**Exercise goal:** Reproduce every line of text in the listing below verbatim, omitting the pictures from your answer.

(Saved entries)
☆ ☆ ☆ ☆

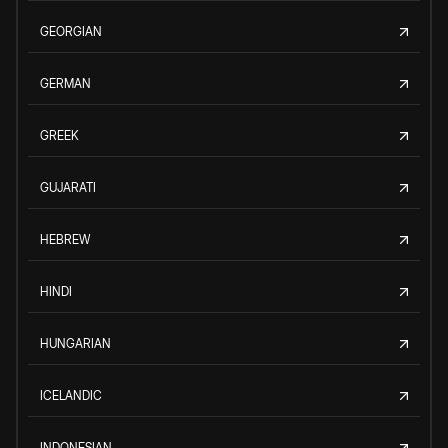
GEORGIAN
GERMAN
GREEK
GUJARATI
HEBREW
HINDI
HUNGARIAN
ICELANDIC
INDONESIAN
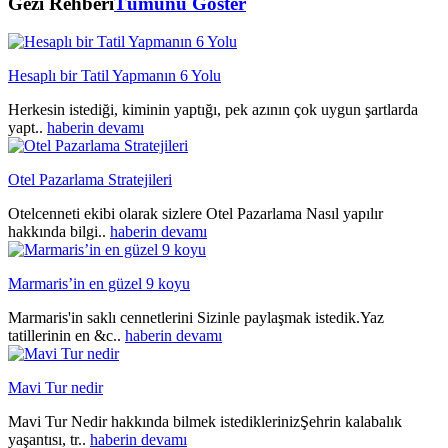
Gezi Rehberi
Tümünü Göster
Hesaplı bir Tatil Yapmanın 6 Yolu
Herkesin istediği, kiminin yaptığı, pek azının çok uygun şartlarda
yapt..
haberin devamı
Otel Pazarlama Stratejileri
Otelcenneti ekibi olarak sizlere Otel Pazarlama Nasıl yapılır
hakkında bilgi..
haberin devamı
Marmaris’in en güzel 9 koyu
Marmaris'in saklı cennetlerini Sizinle paylaşmak istedik.Yaz
tatillerinin en &c..
haberin devamı
Mavi Tur nedir
Mavi Tur Nedir hakkında bilmek istediklerinizŞehrin kalabalık
yaşantısı, tr..
haberin devamı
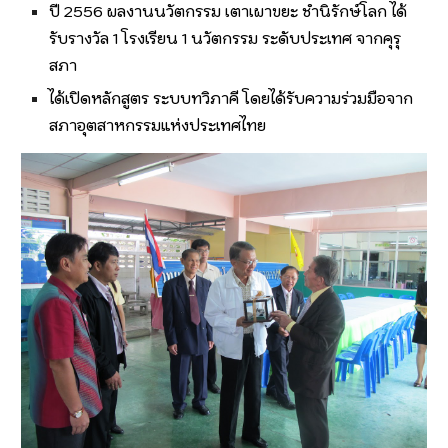
ปี 2556 ผลงานนวัตกรรม เตาเผาขยะ ชำนิรักษ์โลก ได้
รับรางวัล 1 โรงเรียน 1 นวัตกรรม ระดับประเทศ จากคุรุ
สภา
ได้เปิดหลักสูตร ระบบทวิภาคี โดยได้รับความร่วมมือจาก
สภาอุตสาหกรรมแห่งประเทศไทย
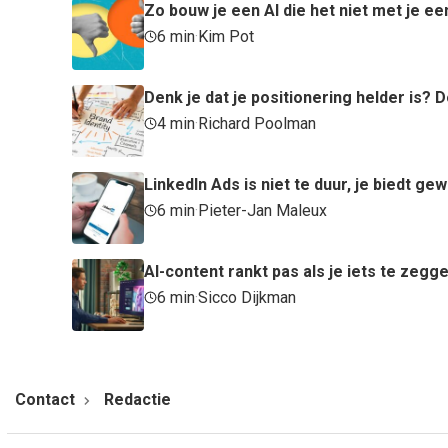
Zo bouw je een AI die het niet met je ee
6 min
·
Kim Pot
Denk je dat je positionering helder is
4 min
·
Richard Poolman
LinkedIn Ads is niet te duur, je biedt ge
6 min
·
Pieter-Jan Maleux
AI-content rankt pas als je iets te zegg
6 min
·
Sicco Dijkman
Contact
Redactie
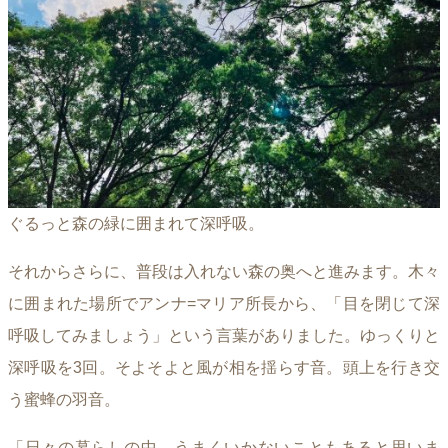
ぐるっと森の緑に囲まれて深呼吸。
それからさらに、普段は入れない森の奥へと進みます。木々
に囲まれた場所でアンナ=マリア所長から、「目を閉じて深
呼吸してみましょう」という言葉がありました。ゆっくりと
深呼吸を3回。そよそよと風が相を揺らす音。頭上を行き交
う蜜蜂の羽音。
「日々の暮らしの中、うまくいかないこともあると思いま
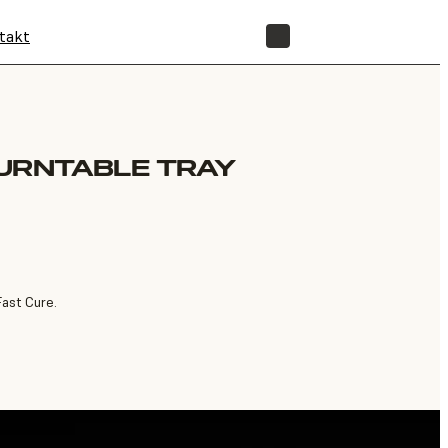
takt
SHOP
URNTABLE TRAY
Fast Cure.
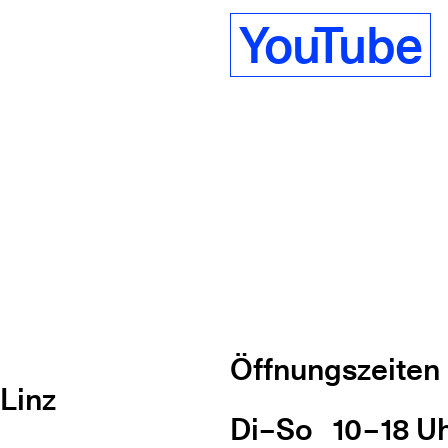
YouTube
Öffnungszeiten
Linz
Di
Wochentag
–
So
10 – 18 U
Öff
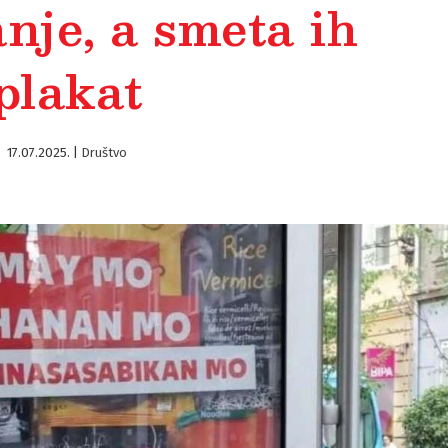
anje, a smeta ih
plakat
17.07.2025.
|
Društvo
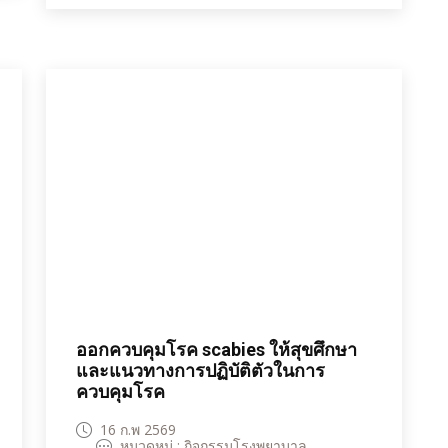
ออกควบคุมโรค scabies ให้สุขศึกษา
และแนวทางการปฏิบัติตัวในการ
ควบคุมโรค
16 ก.พ 2569
หมวดหมู่ : กิจกรรมโรงพยาบาล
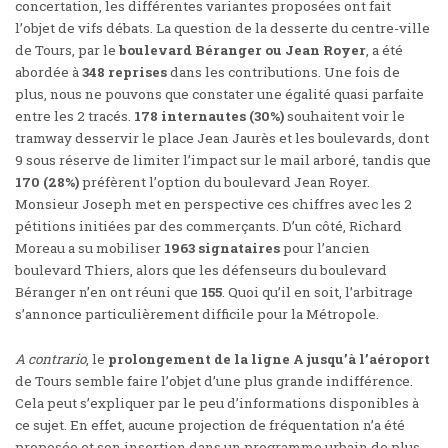
concertation, les différentes variantes proposées ont fait
l’objet de vifs débats. La question de la desserte du centre-ville
de Tours, par le
boulevard Béranger ou Jean Royer
, a été
abordée à
348 reprises
dans les contributions. Une fois de
plus, nous ne pouvons que constater une égalité quasi parfaite
entre les 2 tracés.
178 internautes (30%)
souhaitent voir le
tramway desservir le place Jean Jaurès et les boulevards, dont
9 sous réserve de limiter l’impact sur le mail arboré, tandis que
170 (28%)
préfèrent l’option du boulevard Jean Royer.
Monsieur Joseph met en perspective ces chiffres avec les 2
pétitions initiées par des commerçants. D’un côté,
Richard
Moreau
a su mobiliser
1963 signataires
pour l’ancien
boulevard Thiers, alors que les défenseurs du boulevard
Béranger n’en ont réuni que
155
. Quoi qu’il en soit, l’arbitrage
s’annonce particulièrement difficile pour la Métropole.
A contrario
, le
prolongement de la ligne A jusqu’à l’aéroport
de Tours semble faire l’objet d’une plus grande indifférence.
Cela peut s’expliquer par le peu d’informations disponibles à
ce sujet. En effet, aucune projection de fréquentation n’a été
proposée et son insertion dans un programme urbain de plus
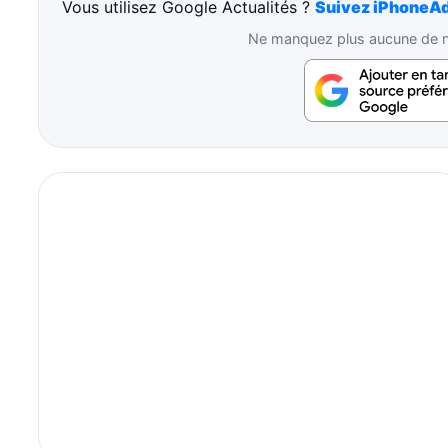
Vous utilisez Google Actualités ?
Suivez iPhoneAd
Ne manquez plus aucune de no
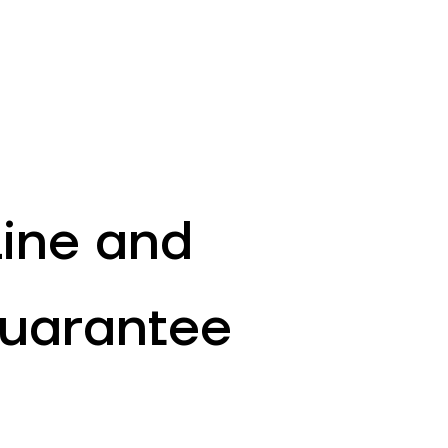
EN
ATM’s and branches
981
line and
 guarantee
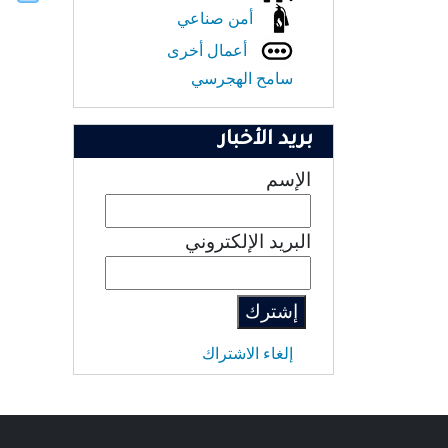
أمن صناعي
أعمال أخرى
سامح الهجرسي
بريد الأخبار
الإسم
البريد الإلكتروني
إلغاء الاشتراك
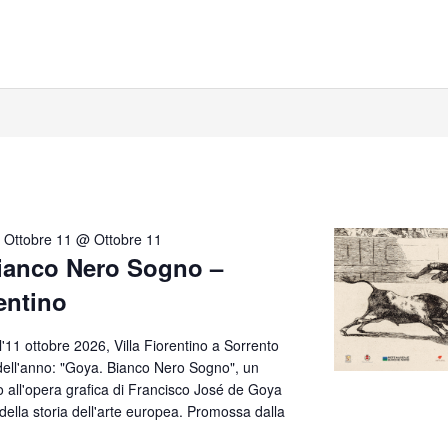
-
Ottobre 11 @ Ottobre 11
Bianco Nero Sogno –
rentino
all'11 ottobre 2026, Villa Fiorentino a Sorrento
 dell'anno: "Goya. Bianco Nero Sogno", un
o all'opera grafica di Francisco José de Goya
ti della storia dell'arte europea. Promossa dalla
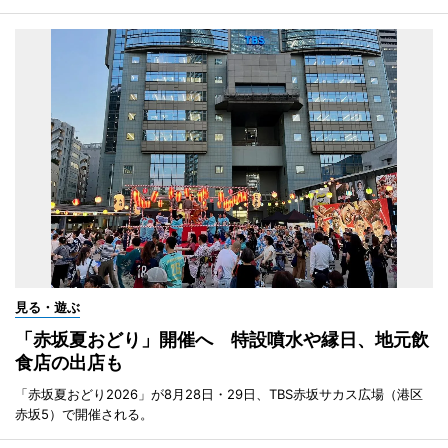
見る・遊ぶ
「赤坂夏おどり」開催へ 特設噴水や縁日、地元飲
食店の出店も
「赤坂夏おどり2026」が8月28日・29日、TBS赤坂サカス広場（港区
赤坂5）で開催される。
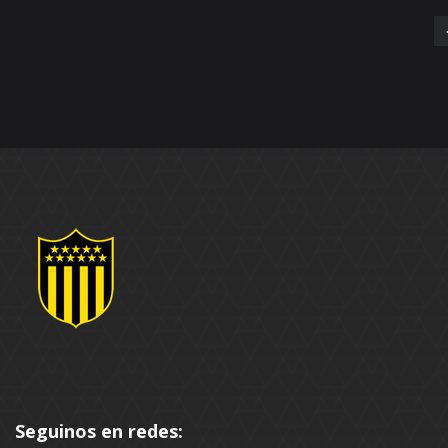
Seguinos en redes:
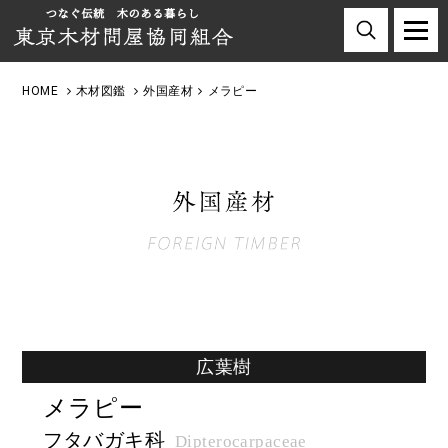
HOME
木材図鑑
外国産材
メラピー
広葉樹
メラピー
フタバガキ科
Dipterocarpaceae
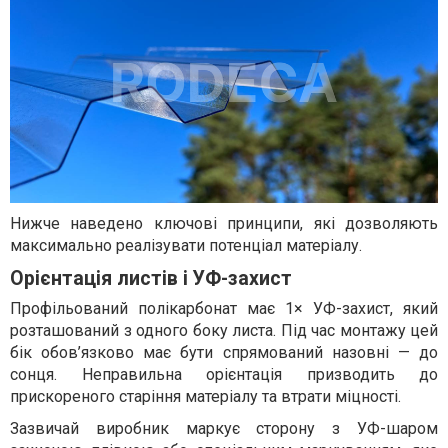
Нижче наведено ключові принципи, які дозволяють
максимально реалізувати потенціал матеріалу.
Орієнтація листів і УФ-захист
Профільований полікарбонат має 1× УФ-захист, який
розташований з одного боку листа. Під час монтажу цей
бік обов’язково має бути спрямований назовні — до
сонця. Неправильна орієнтація призводить до
прискореного старіння матеріалу та втрати міцності.
Зазвичай виробник маркує сторону з УФ-шаром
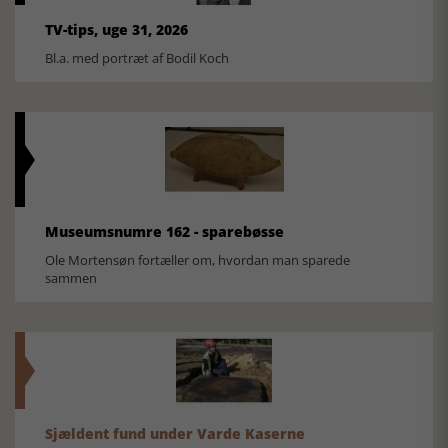
TV-tips, uge 31, 2026
Bl.a. med portræt af Bodil Koch
Museumsnumre 162 - sparebøsse
Ole Mortensøn fortæller om, hvordan man sparede
sammen
Sjældent fund under Varde Kaserne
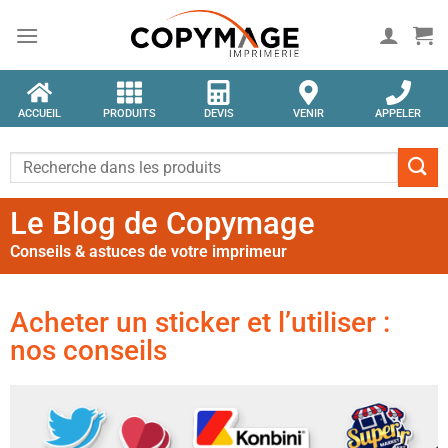
ACCUEIL
PRODUITS
DEVIS
VENIR
APPELER
Le Blog de Copymage
Conseils & astuces de votre imprimeur
Acheter un sticker et l’utiliser :
nos conseils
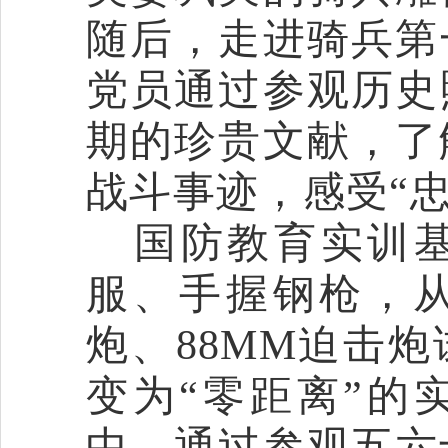
随后，
走进骑兵第
党员通过参观
历史
期的珍贵文献，
了
战斗事迹
，感受
“
国防教育实训
服、手握钢枪，
炮、88MM迫击
变为“零距离”的
中，
通过参观
五六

☆ ☆ ☆ ☆

**Solution to this problem:**
GEORGIAN
GERMAN
GREEK
GUJARATI
HEBREW
HINDI
HUNGARIAN
ICELANDIC
INDONESIAN
Gezi Rehberi
Tümünü Göster
Hesaplı bir Tatil Yapmanın 6 Yolu
Herkesin istediği, kiminin yaptığı, pek azının çok uygun şartlarda
yapt..
haberin devamı
Otel Pazarlama Stratejileri
Otelcenneti ekibi olarak sizlere Otel Pazarlama Nasıl yapılır
hakkında bilgi..
haberin devamı
Marmaris’in en güzel 9 koyu
Marmaris'in saklı cennetlerini Sizinle paylaşmak istedik.Yaz
tatillerinin en &c..
haberin devamı
Mavi Tur nedir
Mavi Tur Nedir hakkında bilmek istediklerinizŞehrin kalabalık
yaşantısı, tr..
haberin devamı
ปี 2556 ผลงานนวัตกรรม เตาเผาขยะ ชำนิรักษ์โลก ได้
รับรางวัล 1 โรงเรียน 1 นวัตกรรม ระดับประเทศ จากคุรุ
สภา
ได้เปิดหลักสูตร ระบบทวิภาคี โดยได้รับความร่วมมือจาก
สภาอุตสาหกรรมแห่งประเทศไทย
Zo bouw je een AI die het niet met je ee
6 min
·
Kim Pot
Denk je dat je positionering helder is
4 min
·
Richard Poolman
LinkedIn Ads is niet te duur, je biedt ge
6 min
·
Pieter-Jan Maleux
AI-content rankt pas als je iets te zegg
6 min
·
Sicco Dijkman
Contact
Redactie
ぐるっと森の緑に囲まれて深呼吸。
それからさらに、普段は入れない森の奥へと進みます。木々
に囲まれた場所でアンナ=マリア所長から、「目を閉じて深
呼吸してみましょう」という言葉がありました。ゆっくりと
深呼吸を3回。そよそよと風が相を揺らす音。頭上を行き交
う蜜蜂の羽音。
「日々の暮らしの中、うまくいかないこともあると思いま
takt
SHOP
URNTABLE TRAY
Fast Cure.
YouTube
Öffnungszeiten
Linz
Di
Wochentag
–
So
10 – 18 U
Öff
anje, a smeta ih
plakat
17.07.2025.
|
Društvo
ออกควบคุมโรค scabies ให้สุขศึกษา
และแนวทางการปฏิบัติตัวในการ
ควบคุมโรค
16 ก.พ 2569
หมวดหมู่ : กิจกรรมโรงพยาบาล
concertation, les différentes variantes proposées ont fait
l’objet de vifs débats. La question de la desserte du centre-ville
de Tours, par le
boulevard Béranger ou Jean Royer
, a été
abordée à
348 reprises
dans les contributions. Une fois de
plus, nous ne pouvons que constater une égalité quasi parfaite
entre les 2 tracés.
178 internautes (30%)
souhaitent voir le
tramway desservir le place Jean Jaurès et les boulevards, dont
9 sous réserve de limiter l’impact sur le mail arboré, tandis que
170 (28%)
préfèrent l’option du boulevard Jean Royer.
Monsieur Joseph met en perspective ces chiffres avec les 2
pétitions initiées par des commerçants. D’un côté,
Richard
Moreau
a su mobiliser
1963 signataires
pour l’ancien
boulevard Thiers, alors que les défenseurs du boulevard
Béranger n’en ont réuni que
155
. Quoi qu’il en soit, l’arbitrage
s’annonce particulièrement difficile pour la Métropole.
A contrario
, le
prolongement de la ligne A jusqu’à l’aéroport
de Tours semble faire l’objet d’une plus grande indifférence.
Cela peut s’expliquer par le peu d’informations disponibles à
ce sujet. En effet, aucune projection de fréquentation n’a été
proposée et son insertion dans un programme urbain de plus
Vous utilisez Google Actualités ?
Suivez iPhoneAd
Ne manquez plus aucune de no
EN
ATM’s and branches
981
line and
 guarantee
أمن صناعي
أعمال أخرى
سامح الهجرسي
بريد الأخبار
الإسم
البريد الإلكتروني
إلغاء الاشتراك
-
Ottobre 11 @ Ottobre 11
Bianco Nero Sogno –
rentino
all'11 ottobre 2026, Villa Fiorentino a Sorrento
 dell'anno: "Goya. Bianco Nero Sogno", un
o all'opera grafica di Francisco José de Goya
ti della storia dell'arte europea. Promossa dalla
見る・遊ぶ
「赤坂夏おどり」開催へ 特設噴水や縁日、地元飲
食店の出店も
「赤坂夏おどり2026」が8月28日・29日、TBS赤坂サカス広場（港区
赤坂5）で開催される。
Seguinos en redes:
HOME
木材図鑑
外国産材
メラピー
広葉樹
メラピー
フタバガキ科
Dipterocarpaceae
Нижче наведено ключові принципи, які дозволяють
максимально реалізувати потенціал матеріалу.
Орієнтація листів і УФ-захист
Профільований полікарбонат має 1× УФ-захист, який
розташований з одного боку листа. Під час монтажу цей
бік обов’язково має бути спрямований назовні — до
сонця. Неправильна орієнтація призводить до
прискореного старіння матеріалу та втрати міцності.
Зазвичай виробник маркує сторону з УФ-шаром
TV-tips, uge 31, 2026
Bl.a. med portræt af Bodil Koch
Museumsnumre 162 - sparebøsse
Ole Mortensøn fortæller om, hvordan man sparede
sammen
Sjældent fund under Varde Kaserne
ACCUEIL
PRODUITS
DEVIS
VENIR
APPELER
Le Blog de Copymage
Conseils & astuces de votre imprimeur
Acheter un sticker et l’utiliser :
nos conseils
随后，
走进骑兵第
党员通过参观
历史
期的珍贵文献，
了
战斗事迹
，感受
“
国防教育实训
服、手握钢枪，
炮、88MM迫击
变为“零距离”的
中，
通过参观
五六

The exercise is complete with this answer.